Girl Power

Feels recently that we’ve really entered a phase of Final Girl appreciation. On screen we’ve seen Final GirlThe Final Girls, and Last Girl Standing, and in print The Last Final Girl and now Final Girls. A lot of finality in all those.

final girls riley sager

Riley Sager was reportedly renamed more gender neutrally in order to ship more copies of Final Girls. Weirdly, despite the first person narrator being female, I assumed the writer was male from the get-go.

The story concerns Quincy, the sole survivor of a cabin-in-the-woods massacre, ten years after the event, one of two other infamous ‘final girls’ takes her own life, leading the third survivor into Quincy’s life – and subsequently upending it and shaking it until everything tumbles out.

In spite of the slasher backstory requisite, Final Girls has more in common – as Stephen King’s recommendation states – with Gone Girl and The Girl on the Train. Paranoid mysteries with recurrent themes of the ‘unreliable narrator’ – the book merrily makes suggestions that almost any of the characters could know more about “what really happened that night” than they’re letting on.

Ultimately, it’s a book about the aftermath of a slasher event, rather than a recreation of. Intermittent flashback chapters back-fill the events of ten years earlier, but the formula is not dwelt upon, it only serves as a plot device. I didn’t guess the outcome, which is always a plus, and it should make a good film when it’s inevitably made into one.

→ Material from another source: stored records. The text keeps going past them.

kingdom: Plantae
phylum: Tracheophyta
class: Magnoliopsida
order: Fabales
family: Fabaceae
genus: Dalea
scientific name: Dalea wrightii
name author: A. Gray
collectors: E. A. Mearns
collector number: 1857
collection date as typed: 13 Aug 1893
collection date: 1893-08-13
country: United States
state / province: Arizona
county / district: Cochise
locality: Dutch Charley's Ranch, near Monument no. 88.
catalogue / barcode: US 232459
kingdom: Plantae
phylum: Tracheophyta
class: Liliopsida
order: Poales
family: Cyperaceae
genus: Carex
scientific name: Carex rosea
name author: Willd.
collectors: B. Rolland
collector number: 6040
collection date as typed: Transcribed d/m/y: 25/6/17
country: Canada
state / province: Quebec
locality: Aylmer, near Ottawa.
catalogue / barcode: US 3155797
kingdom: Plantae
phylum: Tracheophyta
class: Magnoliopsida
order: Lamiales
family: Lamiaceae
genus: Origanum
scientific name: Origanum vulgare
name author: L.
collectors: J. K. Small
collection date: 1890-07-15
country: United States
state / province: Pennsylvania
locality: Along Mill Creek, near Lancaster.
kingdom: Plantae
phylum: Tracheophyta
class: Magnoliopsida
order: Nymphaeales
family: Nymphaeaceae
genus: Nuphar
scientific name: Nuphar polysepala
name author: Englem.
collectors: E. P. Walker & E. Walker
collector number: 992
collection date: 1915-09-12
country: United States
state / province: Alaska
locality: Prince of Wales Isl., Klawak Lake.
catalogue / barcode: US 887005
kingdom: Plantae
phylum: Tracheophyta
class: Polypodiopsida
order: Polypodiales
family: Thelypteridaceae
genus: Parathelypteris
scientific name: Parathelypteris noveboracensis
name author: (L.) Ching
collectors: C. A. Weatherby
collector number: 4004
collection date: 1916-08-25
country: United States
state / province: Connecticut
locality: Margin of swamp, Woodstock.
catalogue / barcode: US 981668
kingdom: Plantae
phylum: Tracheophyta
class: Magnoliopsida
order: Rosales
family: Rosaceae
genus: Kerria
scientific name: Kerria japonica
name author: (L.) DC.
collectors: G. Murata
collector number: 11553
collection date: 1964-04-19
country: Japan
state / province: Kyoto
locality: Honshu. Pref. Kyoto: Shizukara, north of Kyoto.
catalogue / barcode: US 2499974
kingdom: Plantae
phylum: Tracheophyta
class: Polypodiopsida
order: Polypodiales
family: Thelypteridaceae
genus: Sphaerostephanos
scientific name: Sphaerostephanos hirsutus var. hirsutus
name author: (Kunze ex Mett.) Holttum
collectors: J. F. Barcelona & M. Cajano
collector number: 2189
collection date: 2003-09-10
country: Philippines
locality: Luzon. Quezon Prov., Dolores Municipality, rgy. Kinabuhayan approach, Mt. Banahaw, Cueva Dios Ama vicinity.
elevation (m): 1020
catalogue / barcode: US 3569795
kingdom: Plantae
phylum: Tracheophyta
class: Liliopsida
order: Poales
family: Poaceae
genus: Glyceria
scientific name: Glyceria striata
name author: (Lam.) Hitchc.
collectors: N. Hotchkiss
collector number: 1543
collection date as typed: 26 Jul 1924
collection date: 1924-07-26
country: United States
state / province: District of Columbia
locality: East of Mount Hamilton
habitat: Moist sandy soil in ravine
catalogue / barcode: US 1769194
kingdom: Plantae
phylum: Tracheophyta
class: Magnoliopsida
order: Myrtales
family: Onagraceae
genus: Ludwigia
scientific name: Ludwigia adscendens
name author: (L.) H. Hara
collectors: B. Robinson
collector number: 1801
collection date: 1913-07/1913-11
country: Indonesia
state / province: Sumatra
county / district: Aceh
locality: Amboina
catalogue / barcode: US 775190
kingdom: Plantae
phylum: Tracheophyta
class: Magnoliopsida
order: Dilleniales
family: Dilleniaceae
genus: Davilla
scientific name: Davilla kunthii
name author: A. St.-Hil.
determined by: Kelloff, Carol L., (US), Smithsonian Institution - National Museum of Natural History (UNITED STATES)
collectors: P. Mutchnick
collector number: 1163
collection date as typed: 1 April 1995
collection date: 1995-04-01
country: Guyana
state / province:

Sager’s writing is dripping in rich wordplay, occasionally over-extending the scenes about baking and Quincy’s Xanax dependency and not exactly making her quite likeable enough to root for, but the locomotive need to put the pieces together results in the kind of jigsaw you hurry to complete.

there's someone inside your house stephanie perkins

On to There’s Someone Inside Your House, which I actually read first and at the same can’t-put-it-down speed.

This is far more of a teen-slasher affair, a kind of post-Scream millennial dead-teenager story. In a small Nebraskan town surrounded by cornfields, the high school drama queen is murdered in her home.

Exiled teen Makani, completing her senior year here after her involvement in ‘something terrible’ in Hawaii, is primarily more concerned with her budding romance with pink-haired misfit Ollie, but as the murders continue and she finds herself on the killer’s list, Makani and her friends decide to play detective.

Interestingly, the identity of the killer in TSIYH is revealed fairly early on, but that doesn’t deflate the tension from the situation. In fact, Stephanie Perkins wisely uses it as a tool of fear – the town knows who is doing it, but they don’t know where the assailant is or when they will return.

The best facet in the book is the killer’s penchant for toying with victims before attacking: Moving items around, leaving drawers open that were closed before, unsettling the mouse before the cat strikes. While the writing is in a different league to Riley Sager’s, for the intended demographic this addresses some social issues regarding the role technology plays in the lives of high schoolers, the interconnectivity of people who have never spoken a word to one another drawing them together. Some of the murders are pretty gruesome too!

2 comments

  • Oh cool! I actually got mysef a copy of Perkin’s book! Still on the early chapters, though, hadn’t reached the second murder yet…

  • I just finished the There’s Someone Inside Your House and it was good. I also just found out James Wan of SAW and Dead Silence is teaming up with Netflix to do a film adaptation of the book…yay?